BRANO -
A cinque anni dalla sua scomparsa, un convegno a Roma ricorda Edoardo Eddy Salzano. Pubblichiamo qui di seguito uno degli interventi, che l’autore, Francesco Erbani, ci ha concesso gentilmente di proporre ai nostri lettori, diversi dei quali ebbero la fortuna di conoscere e frequentare l’illustre napoletano/veneziano.
Sulla parete di un lungo corridoio nella casa veneziana che ha abitato finché è vissuto, in fondo a una piccola calle che parte da Campo Santa Margherita, Eddy Salzano aveva appeso un grande fotopiano di Venezia. Misurava sette metri per dieci. Lo aveva commissionato negli anni in cui è stato assessore all’urbanistica del comune di Venezia, fra il 1975 e il 1985. Non era solo un omaggio alla città che non era la sua e che a un certo punto è diventata la sua: la smisurata cartografia, che coglie Venezia dall’alto, in una foto aerea, sembrava un oggetto da scrutare, da consultare ogni volta che gli si passava di fronte, e anche da tenere inquadrato per un po’, cercando di acquisire la lezione che emanavano quel groviglio di calli e di canali, quelle coperture dalle forme inusuali, quegli inattesi spazi.

ESERCIZIO ASSEGNATO A -
Rispondi brevemente sul brano:
(i) In quale città si tiene il convegno che ricorda Eddy Salzano?
(ii) Quali misure aveva il fotopiano di Venezia appeso nel corridoio?
(iii) In quali anni Salzano fu assessore all'urbanistica del comune di Venezia?
ESERCIZIO ASSEGNATO B - Trascrivi fedelmente il passo del brano che comincia con "Sulla parete di" e termina con "quegli inattesi spazi.".
I record non hanno alcun ruolo in questo lavoro.

DATI ESTRATTI -
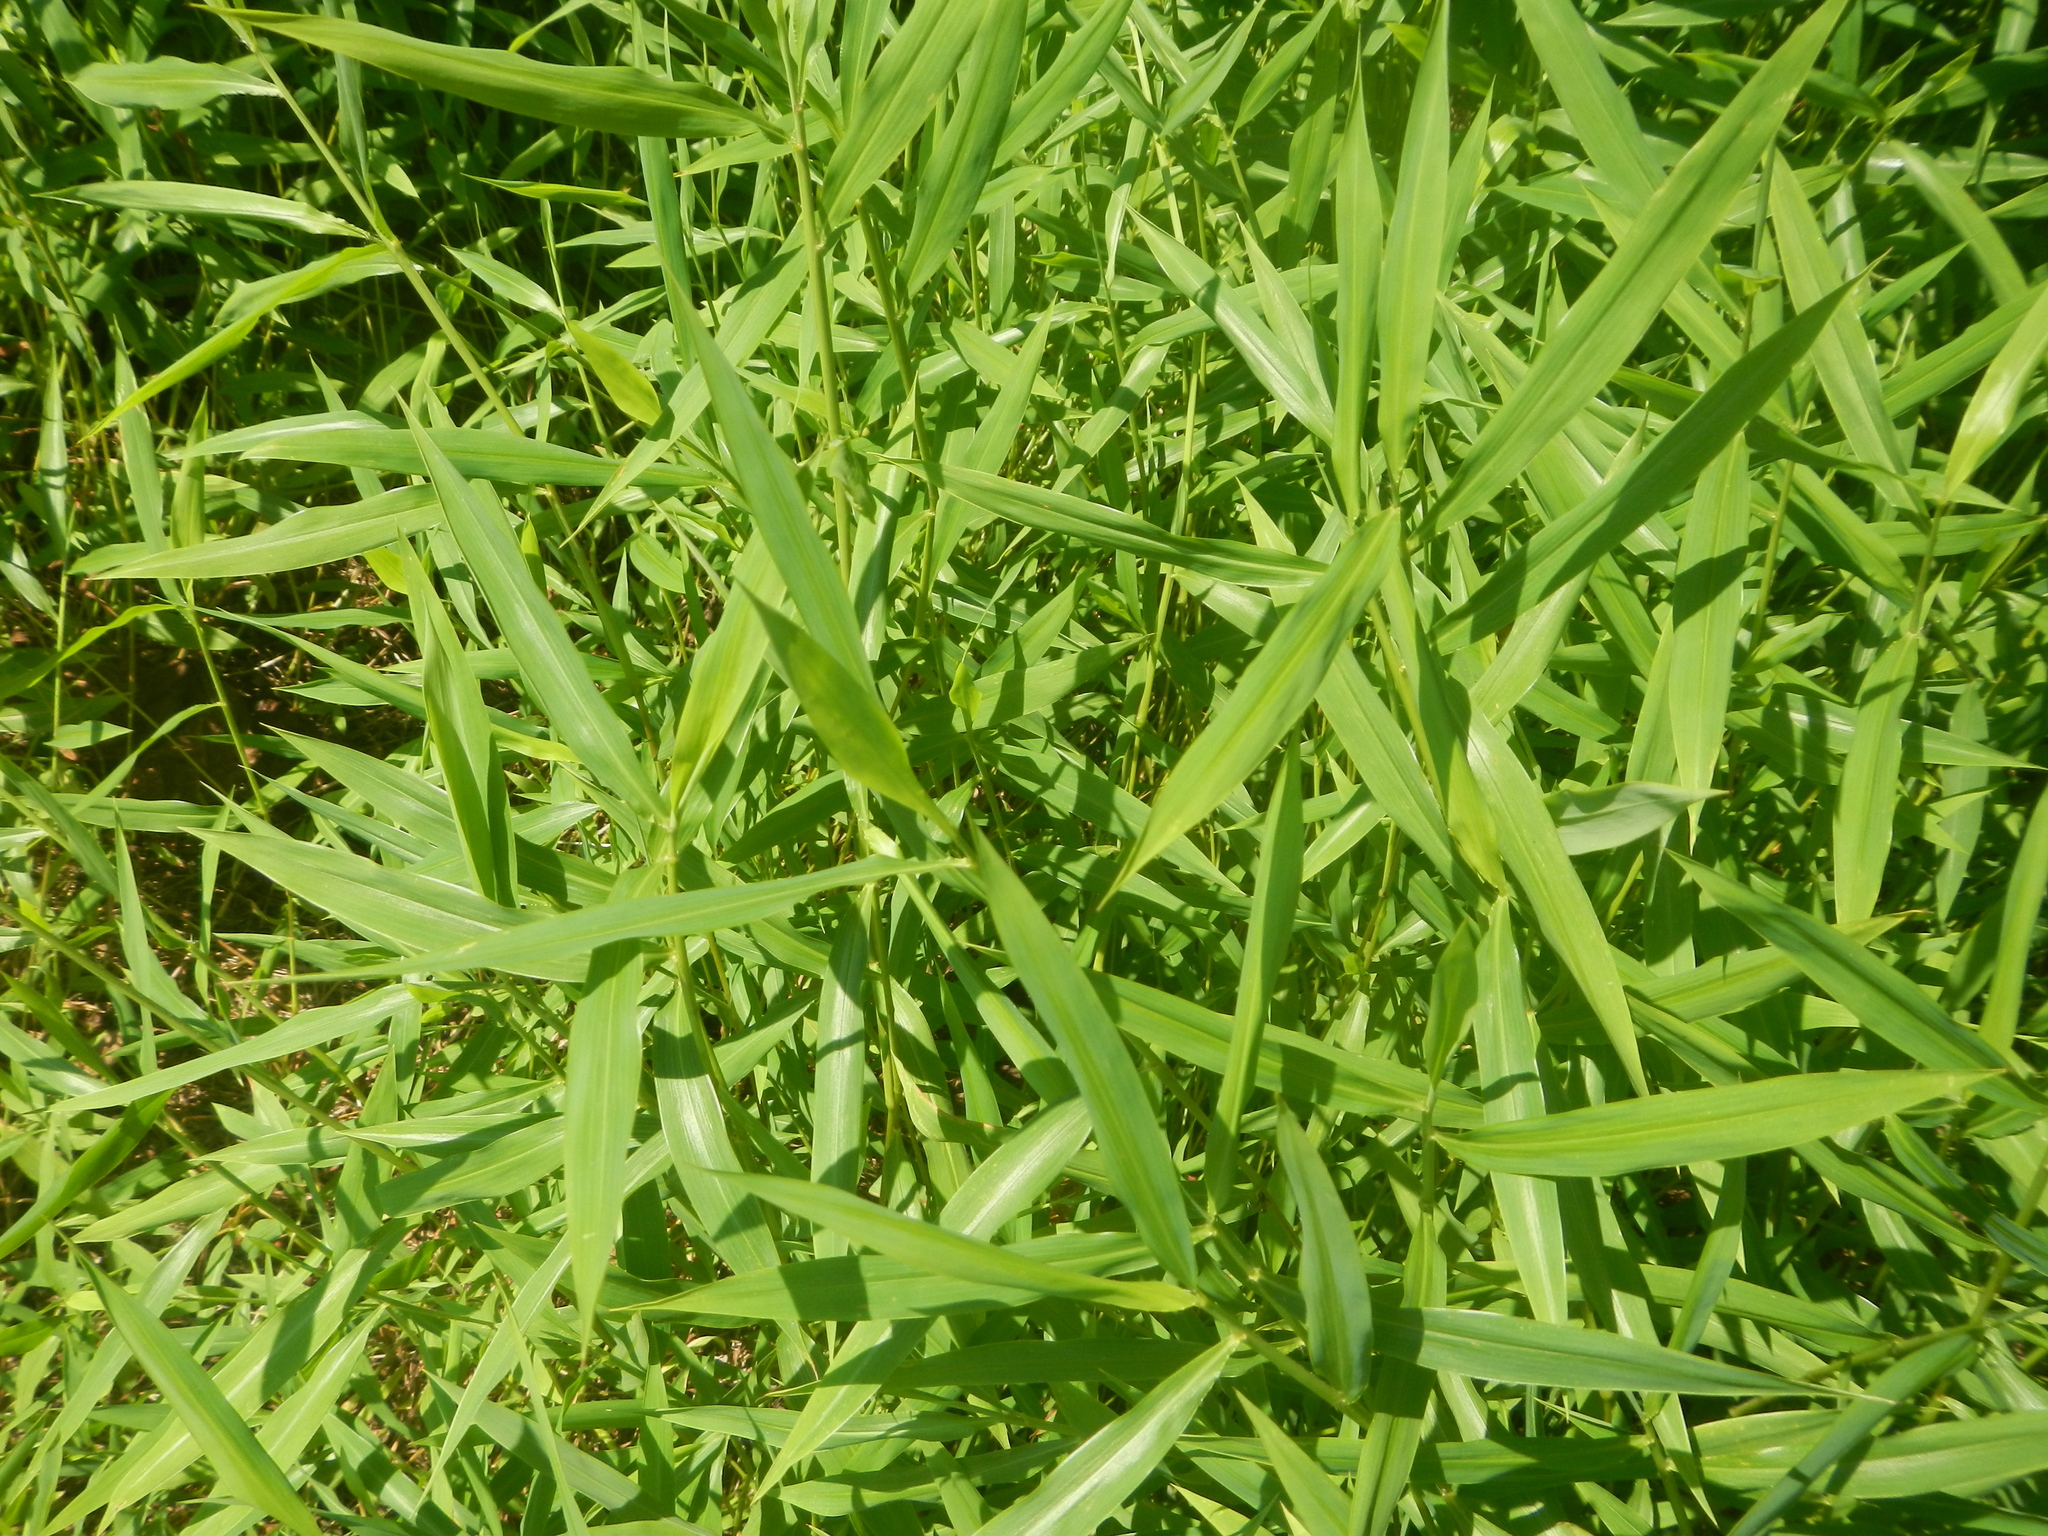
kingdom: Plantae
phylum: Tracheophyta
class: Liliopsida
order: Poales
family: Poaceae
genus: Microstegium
==
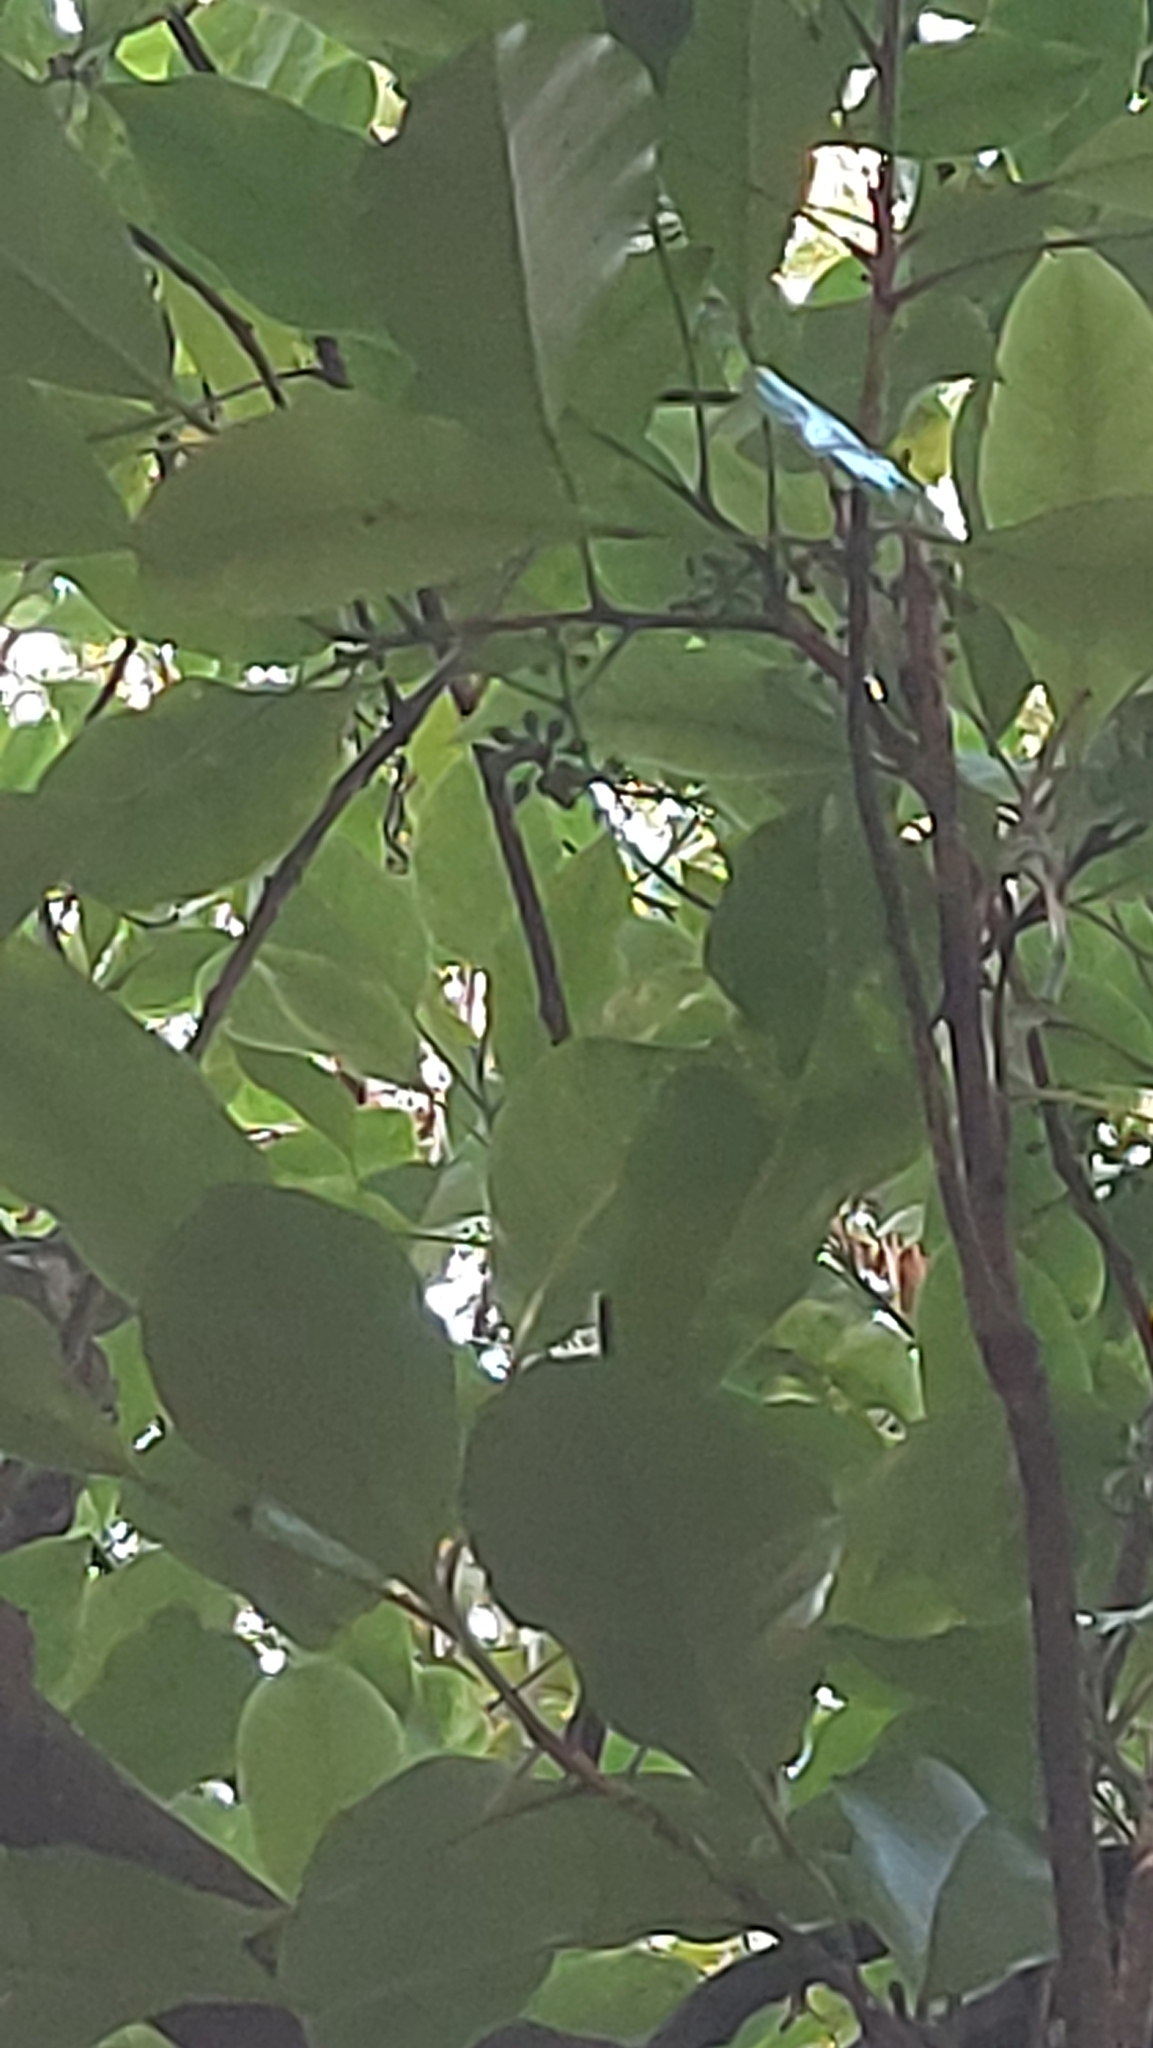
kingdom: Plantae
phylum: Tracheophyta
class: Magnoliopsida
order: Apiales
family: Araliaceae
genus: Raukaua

RISPOSTA SCRITTA A -
(i) A Roma.
(ii) Sette metri per dieci.
(iii) Fra il 1975 e il 1985.

RISPOSTA SCRITTA B -
Sulla parete di un lungo corridoio nella casa veneziana che ha abitato finché è vissuto, in fondo a una piccola calle che parte da Campo Santa Margherita, Eddy Salzano aveva appeso un grande fotopiano di Venezia. Misurava sette metri per dieci. Lo aveva commissionato negli anni in cui è stato assessore all’urbanistica del comune di Venezia, fra il 1975 e il 1985. Non era solo un omaggio alla città che non era la sua e che a un certo punto è diventata la sua: la smisurata cartografia, che coglie Venezia dall’alto, in una foto aerea, sembrava un oggetto da scrutare, da consultare ogni volta che gli si passava di fronte, e anche da tenere inquadrato per un po’, cercando di acquisire la lezione che emanavano quel groviglio di calli e di canali, quelle coperture dalle forme inusuali, quegli inattesi spazi.